Frame in Frame: Swiss Design in Motion
This exhibition brings together Swiss film and furniture in a new, expansive visualization of Swiss design’s modular and systems-based thinking. Presented by the Consulate General of Switzerland in New York, the show pairs experimental films, never-before seen in the U.S., from Basel School of Design’s pioneering Film + Design program. It’s paired with design interventions by Ben Ganz and Panter&Tourron, featuring furniture by Vitra and USM Modular Furniture.

High Touch
The legacy of Joe D’Urso and Ward Bennett was on display at the MillerKnoll Gallery. Luke Baker, curated the show after speaking with D’Urso and the duo’s collaborators and colleagues. The exhibition pairs how both designers were united by a sense of modular, minimal industrialism, as seen in imagery of their interiors (including the Calvin Klein offices) and original furniture.

Put Together
Twenty nine local New York designers presented work opposing the rules of their craft. Presented by Placed gallery within the historic AT&T Long Lines Building (thanks to real estate company Rudin), Put Together traversed material and typology. Miles Lawton Gracey brought forth a hand-carved Conch Couch. Henry Merker continued the wooden materiality with a mahogany table lamp, and Andee Ashelman crafted lighting from supermarket ad paper from the stoops of Ridgewood, Queens. playinghouse also curated a selection of lighting within the show.

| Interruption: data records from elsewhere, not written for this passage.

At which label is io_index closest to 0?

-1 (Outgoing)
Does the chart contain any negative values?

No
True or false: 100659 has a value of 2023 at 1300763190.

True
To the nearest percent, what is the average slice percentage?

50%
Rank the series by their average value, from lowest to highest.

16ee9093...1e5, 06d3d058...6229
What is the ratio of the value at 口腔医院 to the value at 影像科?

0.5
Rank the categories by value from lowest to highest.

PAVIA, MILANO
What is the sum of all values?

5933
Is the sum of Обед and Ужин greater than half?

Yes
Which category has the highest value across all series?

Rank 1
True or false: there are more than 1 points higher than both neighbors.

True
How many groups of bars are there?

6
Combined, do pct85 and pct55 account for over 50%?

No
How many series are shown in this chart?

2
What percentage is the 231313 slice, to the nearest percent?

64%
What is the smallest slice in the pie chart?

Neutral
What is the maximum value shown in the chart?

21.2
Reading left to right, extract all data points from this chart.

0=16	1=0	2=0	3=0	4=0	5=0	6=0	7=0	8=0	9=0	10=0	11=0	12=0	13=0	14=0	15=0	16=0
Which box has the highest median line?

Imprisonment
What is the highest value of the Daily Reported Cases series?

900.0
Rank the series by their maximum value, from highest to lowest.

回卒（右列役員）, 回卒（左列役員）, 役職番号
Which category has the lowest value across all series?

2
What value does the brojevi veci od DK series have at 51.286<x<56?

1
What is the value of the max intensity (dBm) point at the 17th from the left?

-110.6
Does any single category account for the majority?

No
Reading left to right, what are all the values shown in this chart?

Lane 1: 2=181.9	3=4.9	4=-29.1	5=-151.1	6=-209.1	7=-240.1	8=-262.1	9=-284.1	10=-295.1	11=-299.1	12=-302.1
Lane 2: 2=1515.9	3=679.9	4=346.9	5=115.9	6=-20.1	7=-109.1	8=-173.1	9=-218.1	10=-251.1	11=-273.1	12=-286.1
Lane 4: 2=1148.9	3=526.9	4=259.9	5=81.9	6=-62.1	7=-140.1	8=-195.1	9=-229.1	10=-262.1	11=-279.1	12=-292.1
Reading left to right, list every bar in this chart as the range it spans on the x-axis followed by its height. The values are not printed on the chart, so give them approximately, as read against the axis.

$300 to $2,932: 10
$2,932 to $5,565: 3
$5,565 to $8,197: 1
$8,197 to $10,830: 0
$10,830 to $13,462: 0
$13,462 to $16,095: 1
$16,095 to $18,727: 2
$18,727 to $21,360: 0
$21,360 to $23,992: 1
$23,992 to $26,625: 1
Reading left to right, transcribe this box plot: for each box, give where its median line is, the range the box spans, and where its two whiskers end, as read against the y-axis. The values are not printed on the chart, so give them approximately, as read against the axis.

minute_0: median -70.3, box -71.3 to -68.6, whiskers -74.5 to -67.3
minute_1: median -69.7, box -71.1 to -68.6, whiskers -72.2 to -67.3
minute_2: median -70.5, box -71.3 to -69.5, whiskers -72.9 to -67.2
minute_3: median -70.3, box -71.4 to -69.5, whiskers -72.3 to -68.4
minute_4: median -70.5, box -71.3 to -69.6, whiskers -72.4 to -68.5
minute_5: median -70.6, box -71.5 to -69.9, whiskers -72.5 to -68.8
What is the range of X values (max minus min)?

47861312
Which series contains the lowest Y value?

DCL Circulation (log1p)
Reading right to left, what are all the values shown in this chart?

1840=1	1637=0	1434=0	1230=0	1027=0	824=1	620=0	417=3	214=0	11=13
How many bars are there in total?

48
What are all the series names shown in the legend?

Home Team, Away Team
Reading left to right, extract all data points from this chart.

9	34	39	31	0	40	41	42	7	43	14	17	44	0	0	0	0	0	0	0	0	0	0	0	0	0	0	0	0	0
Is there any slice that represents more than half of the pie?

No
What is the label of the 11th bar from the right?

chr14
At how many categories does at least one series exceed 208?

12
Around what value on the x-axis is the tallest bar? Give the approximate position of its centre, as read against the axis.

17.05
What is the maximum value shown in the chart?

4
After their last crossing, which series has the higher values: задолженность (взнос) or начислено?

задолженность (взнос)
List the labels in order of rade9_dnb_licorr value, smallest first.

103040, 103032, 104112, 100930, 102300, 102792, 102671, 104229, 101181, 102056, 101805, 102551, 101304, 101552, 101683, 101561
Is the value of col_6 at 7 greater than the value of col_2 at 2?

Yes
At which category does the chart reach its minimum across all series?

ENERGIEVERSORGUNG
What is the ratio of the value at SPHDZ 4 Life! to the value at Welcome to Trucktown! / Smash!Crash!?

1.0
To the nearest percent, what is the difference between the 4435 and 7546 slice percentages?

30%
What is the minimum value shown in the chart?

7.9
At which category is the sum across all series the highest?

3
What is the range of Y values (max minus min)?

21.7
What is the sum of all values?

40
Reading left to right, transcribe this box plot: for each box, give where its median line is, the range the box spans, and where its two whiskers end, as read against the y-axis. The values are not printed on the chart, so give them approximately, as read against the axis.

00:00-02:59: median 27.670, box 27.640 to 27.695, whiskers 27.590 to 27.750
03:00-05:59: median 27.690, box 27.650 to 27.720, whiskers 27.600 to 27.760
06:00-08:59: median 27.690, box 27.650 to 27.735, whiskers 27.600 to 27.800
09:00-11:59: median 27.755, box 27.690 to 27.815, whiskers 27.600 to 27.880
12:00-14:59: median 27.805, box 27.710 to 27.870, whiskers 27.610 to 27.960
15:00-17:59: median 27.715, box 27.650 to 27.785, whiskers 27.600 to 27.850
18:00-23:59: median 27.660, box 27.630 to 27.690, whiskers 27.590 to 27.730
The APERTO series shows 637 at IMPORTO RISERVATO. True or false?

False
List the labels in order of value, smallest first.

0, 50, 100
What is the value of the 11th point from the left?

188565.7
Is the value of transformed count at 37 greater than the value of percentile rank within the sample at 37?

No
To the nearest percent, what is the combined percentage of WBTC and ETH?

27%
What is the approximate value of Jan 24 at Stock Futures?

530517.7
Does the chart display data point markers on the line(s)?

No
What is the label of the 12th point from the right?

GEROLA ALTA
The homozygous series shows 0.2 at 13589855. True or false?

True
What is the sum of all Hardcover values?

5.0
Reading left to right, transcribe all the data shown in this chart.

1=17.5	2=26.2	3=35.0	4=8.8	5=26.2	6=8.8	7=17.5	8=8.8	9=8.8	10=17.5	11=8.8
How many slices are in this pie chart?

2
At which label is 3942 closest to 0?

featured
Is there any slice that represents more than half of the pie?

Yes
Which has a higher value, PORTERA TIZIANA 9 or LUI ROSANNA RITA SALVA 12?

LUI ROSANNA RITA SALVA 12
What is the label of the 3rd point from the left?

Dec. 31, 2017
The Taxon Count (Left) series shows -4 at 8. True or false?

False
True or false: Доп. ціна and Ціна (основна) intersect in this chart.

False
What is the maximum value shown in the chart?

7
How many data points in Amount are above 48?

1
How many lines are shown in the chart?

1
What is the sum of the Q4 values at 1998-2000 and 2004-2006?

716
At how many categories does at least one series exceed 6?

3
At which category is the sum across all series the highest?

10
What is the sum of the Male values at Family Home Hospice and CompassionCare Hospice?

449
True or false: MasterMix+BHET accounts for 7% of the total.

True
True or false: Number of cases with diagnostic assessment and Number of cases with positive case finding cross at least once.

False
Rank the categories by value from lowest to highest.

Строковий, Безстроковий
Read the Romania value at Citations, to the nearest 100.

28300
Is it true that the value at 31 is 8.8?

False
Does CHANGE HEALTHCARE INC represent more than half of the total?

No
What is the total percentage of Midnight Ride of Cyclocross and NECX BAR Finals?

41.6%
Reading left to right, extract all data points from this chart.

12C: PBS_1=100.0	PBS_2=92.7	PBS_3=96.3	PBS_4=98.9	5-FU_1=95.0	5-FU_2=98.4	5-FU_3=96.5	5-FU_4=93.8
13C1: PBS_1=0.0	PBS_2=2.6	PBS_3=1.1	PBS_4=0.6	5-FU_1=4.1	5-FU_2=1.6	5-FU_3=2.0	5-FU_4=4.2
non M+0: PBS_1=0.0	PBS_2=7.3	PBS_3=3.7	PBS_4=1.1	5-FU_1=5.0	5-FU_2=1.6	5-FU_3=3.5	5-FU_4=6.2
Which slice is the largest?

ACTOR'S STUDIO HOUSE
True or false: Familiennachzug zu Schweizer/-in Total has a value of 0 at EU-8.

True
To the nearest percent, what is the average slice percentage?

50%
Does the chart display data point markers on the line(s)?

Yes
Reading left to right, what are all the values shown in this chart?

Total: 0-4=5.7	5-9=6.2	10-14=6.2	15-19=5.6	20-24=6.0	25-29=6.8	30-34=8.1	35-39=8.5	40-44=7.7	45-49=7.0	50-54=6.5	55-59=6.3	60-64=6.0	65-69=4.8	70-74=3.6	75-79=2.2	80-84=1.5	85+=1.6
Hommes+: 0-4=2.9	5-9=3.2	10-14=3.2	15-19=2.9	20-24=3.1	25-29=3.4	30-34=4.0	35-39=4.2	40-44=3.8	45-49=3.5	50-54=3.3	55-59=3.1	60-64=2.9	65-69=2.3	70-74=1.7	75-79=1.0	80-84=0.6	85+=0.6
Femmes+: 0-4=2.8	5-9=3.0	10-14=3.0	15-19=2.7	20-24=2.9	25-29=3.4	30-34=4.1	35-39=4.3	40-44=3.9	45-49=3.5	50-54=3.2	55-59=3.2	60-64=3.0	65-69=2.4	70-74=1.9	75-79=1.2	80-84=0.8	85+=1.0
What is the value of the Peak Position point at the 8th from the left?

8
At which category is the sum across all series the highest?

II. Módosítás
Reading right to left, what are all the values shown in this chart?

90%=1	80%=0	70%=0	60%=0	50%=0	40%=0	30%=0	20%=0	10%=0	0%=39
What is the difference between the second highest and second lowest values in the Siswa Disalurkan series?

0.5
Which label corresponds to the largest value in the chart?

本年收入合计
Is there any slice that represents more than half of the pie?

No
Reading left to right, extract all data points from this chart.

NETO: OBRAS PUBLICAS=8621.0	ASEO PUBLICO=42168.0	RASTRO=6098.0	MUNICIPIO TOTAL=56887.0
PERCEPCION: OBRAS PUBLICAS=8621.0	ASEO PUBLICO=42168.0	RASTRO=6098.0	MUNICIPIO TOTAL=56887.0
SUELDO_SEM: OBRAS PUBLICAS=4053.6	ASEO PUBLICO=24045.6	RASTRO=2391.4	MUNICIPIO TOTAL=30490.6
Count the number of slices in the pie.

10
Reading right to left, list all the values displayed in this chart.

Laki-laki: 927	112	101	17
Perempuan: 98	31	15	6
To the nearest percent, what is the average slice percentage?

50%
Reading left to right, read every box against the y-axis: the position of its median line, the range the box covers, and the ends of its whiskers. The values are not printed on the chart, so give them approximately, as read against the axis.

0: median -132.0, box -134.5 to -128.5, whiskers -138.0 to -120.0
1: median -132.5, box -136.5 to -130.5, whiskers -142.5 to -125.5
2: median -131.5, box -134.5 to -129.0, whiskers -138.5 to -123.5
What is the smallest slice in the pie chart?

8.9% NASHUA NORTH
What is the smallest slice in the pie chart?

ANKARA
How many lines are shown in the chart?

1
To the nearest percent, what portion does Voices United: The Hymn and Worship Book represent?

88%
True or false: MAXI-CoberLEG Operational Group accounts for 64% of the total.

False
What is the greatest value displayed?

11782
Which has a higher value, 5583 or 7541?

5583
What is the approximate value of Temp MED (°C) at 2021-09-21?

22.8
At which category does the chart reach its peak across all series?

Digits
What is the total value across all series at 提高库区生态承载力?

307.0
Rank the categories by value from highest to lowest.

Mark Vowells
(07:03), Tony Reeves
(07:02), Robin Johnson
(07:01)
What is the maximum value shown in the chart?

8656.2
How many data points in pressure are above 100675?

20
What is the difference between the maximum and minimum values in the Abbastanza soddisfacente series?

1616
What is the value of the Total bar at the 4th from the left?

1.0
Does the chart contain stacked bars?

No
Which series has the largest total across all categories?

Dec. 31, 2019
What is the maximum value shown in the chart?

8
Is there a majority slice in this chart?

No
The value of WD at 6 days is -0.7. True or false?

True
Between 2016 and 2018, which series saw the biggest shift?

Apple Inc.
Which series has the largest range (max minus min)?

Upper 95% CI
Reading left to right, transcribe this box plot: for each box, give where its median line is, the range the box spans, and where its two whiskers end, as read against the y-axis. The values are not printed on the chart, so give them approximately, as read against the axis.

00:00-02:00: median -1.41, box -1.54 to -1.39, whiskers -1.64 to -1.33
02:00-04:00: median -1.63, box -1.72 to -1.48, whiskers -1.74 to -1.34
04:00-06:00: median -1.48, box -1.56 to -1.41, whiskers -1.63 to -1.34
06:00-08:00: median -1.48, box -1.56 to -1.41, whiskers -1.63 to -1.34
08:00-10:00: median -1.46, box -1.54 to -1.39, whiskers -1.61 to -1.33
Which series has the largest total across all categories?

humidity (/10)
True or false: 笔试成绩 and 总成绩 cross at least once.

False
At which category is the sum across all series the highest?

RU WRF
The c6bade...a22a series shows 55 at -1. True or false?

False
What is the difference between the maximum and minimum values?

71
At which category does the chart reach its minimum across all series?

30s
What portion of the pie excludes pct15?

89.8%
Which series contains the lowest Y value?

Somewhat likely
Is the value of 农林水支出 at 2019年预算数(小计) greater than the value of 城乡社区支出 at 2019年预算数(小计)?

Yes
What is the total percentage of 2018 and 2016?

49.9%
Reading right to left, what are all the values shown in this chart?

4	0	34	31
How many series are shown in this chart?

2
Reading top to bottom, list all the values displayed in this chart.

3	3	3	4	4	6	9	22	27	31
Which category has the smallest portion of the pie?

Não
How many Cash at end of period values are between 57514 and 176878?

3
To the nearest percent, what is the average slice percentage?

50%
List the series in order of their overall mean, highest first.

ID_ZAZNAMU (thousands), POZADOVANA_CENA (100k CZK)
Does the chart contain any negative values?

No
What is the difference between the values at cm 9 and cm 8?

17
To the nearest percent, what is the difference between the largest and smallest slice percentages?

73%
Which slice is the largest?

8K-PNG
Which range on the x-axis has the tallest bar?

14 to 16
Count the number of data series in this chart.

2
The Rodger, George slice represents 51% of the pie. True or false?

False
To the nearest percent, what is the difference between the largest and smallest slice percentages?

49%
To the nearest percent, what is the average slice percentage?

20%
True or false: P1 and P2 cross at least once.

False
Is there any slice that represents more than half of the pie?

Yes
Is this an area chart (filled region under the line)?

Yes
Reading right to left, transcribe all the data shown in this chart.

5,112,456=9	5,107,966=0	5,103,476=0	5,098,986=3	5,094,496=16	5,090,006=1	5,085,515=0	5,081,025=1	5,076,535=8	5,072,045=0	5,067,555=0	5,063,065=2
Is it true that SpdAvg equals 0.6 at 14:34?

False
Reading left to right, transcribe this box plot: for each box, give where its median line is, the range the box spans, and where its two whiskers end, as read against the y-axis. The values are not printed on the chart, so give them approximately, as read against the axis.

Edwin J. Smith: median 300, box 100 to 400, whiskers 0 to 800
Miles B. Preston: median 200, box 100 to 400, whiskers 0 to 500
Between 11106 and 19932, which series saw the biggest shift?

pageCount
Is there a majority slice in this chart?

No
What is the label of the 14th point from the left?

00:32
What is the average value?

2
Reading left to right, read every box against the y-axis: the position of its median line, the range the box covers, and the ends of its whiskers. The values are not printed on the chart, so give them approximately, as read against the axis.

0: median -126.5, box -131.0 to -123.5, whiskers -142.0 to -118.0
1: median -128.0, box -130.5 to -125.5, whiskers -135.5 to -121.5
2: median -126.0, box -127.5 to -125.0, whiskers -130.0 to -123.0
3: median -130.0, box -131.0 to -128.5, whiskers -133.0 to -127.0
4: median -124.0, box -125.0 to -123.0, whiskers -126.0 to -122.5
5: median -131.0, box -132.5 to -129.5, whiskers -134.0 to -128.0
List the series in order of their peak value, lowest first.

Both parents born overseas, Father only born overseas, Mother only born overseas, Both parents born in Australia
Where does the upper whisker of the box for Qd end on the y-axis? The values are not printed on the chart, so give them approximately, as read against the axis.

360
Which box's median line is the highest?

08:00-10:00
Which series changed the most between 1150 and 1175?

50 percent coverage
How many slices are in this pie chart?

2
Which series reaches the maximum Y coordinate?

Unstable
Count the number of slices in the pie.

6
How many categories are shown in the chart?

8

Afternoon Light Design Fair
The sophomore fair from Minya Quirk and Deirdre Maloney merged contract design with collectible works even further, and the result was both smart and stylish. Humanscale showed off a new lounge chair, pushing their ergonomic design a step further. Palet, the Netherlands-based ceramic tile brand debuted in North America with a light installation. Rhyme Studio debuted Lanalux, a wool-based interior system for lighting, acoustics, and air filtration. Meanwhile, Symbol and USM installed a listening lounge to showcase their Symbol Speaker Collection, and a number of brands—Dimwit and Zetr—showed a chic twist to electrical hardware.

144 Vanderbilt Avenue Exhibitions
Office of Tangible Space and VERSO, Luke Malaney, and Paraphernalia took over different parts of 144 Vanderbilt, the new pinky-hued campus by SO—IL and Tankhouse. It made for a celebration of local, independent, and emerging designers throughout the city and beyond. Paraphernalia’s Alien exhibition was particularly unique, no doubt in part because of the theme of being an outsider. Case in point: Adeye Jean-Baptiste’s kooky creatures nod to both Pac-Man and Caribbean masks.


SHINE
Curated and designed by Harry Allen at The Seaport, SHINE is one of NYCxDESIGN’s Festival exhibitions, and it brought a wealth of creativity. The 70 participating designers approach lighting in diverse ways: John Junior Kim uses rocks atop a carved wooden board as a way to tune light; Max Knecht uses a milk jug to cast a ceramic table lamp; Bechara Maalouf draws forms from cast iron windows in Lebanon; LOT-EK reuses a fragment of a shipping container to in an ode to Castiglioni; and much, much more.